Besonders effektiv könne schulische Ernährungsbildung wirken, wenn Lehrkräfte die emotionale Seite berücksichtigten, so die Ernährungspsychologin. „Zum Beispiel, indem die Schüler:innen die Gelegenheit bekommen, etwas anzupflanzen. Dafür braucht es nicht einmal ein Beet, Kräuter in einem Topf auf der Fensterbank haben denselben Effekt.“ Gleichzeitig sollte sich der Unterricht mit den wachsenden Pflanzen beschäftigen, zum Beispiel den Wachstumsprozess fokussieren oder das Thema Regionalität. Ebenfalls hilfreich sei laut Professorin Kröller, wenn Lehrkräfte ihre Schüler:innen anregten, sich mit dem eignen Essverhalten auseinanderzusetzen. Dafür eigne sich etwa ein selbst zusammengestelltes Rezeptbuch mit den Lieblingsrezepten der Klasse: „Die Kinder können sich dann mit den jeweiligen Inhaltsstoffen beschäftigen, um zu sehen, wie gesund das Lieblingsgericht ist.“
Auch Ansätze, die die Partizipation fördern, könnten sich positiv auf das Ernährungsverhalten auswirken, so Kröller. Eine Möglichkeit, sofern an der Schule eine Mensa existiert: Im regelmäßigen Wechsel darf sich jeweils eine Klasse ein Gericht wünschen, das eine Woche lang zusätzlich auf dem Speiseplan steht. „Sobald die Schüler:innen involviert sind und Verantwortung tragen, nutzen sie ihr Wissen“ rund um eine ausgewogene Ernährung, so die Ernährungspsychologin. Bisher habe sie, wenn sie die Einführung dieser Methode an einer Schule begleitete, „immer positive Effekte bei den Schüler:innen beobachtet“. Zusätzlich zum Partizipationsaspekt biete dieser Ansatz einen weiteren Vorteil: Durch den andauernden Wechsel finde Ernährungsbildung nicht nur punktuell, sondern kontinuierlich statt.

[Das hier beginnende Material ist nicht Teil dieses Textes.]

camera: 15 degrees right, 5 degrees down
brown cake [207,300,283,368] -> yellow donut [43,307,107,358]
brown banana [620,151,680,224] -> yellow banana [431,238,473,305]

Grundsätzlich empfiehlt Kröller zudem „die individuelle Realität der Kinder und Jugendlichen zu berücksichtigen und nicht dogmatisch einzelne Produkte zu verbieten“. Bereits im Grundschulalter erlebten Kinder beim Einkauf, wie Erwachsene Produkte kaufen, die sie als ungesund kennengelernt haben. Dadurch entstehe eine Diskrepanz: „Sie lernen, dass diese Produkte nicht gut sind und sie sie nicht essen sollen, aber beobachten, dass es andere Menschen trotzdem machen.“ Sinnvoller sei es daher, ihnen mit Blick auf eine ausgewogene Ernährung Verhältnismäßigkeit zu vermitteln. Einmal pro Woche eine Süßspeise zum Mittag, etwa als Teil des Mensa-Angebots sei „vollkommen in Ordnung“.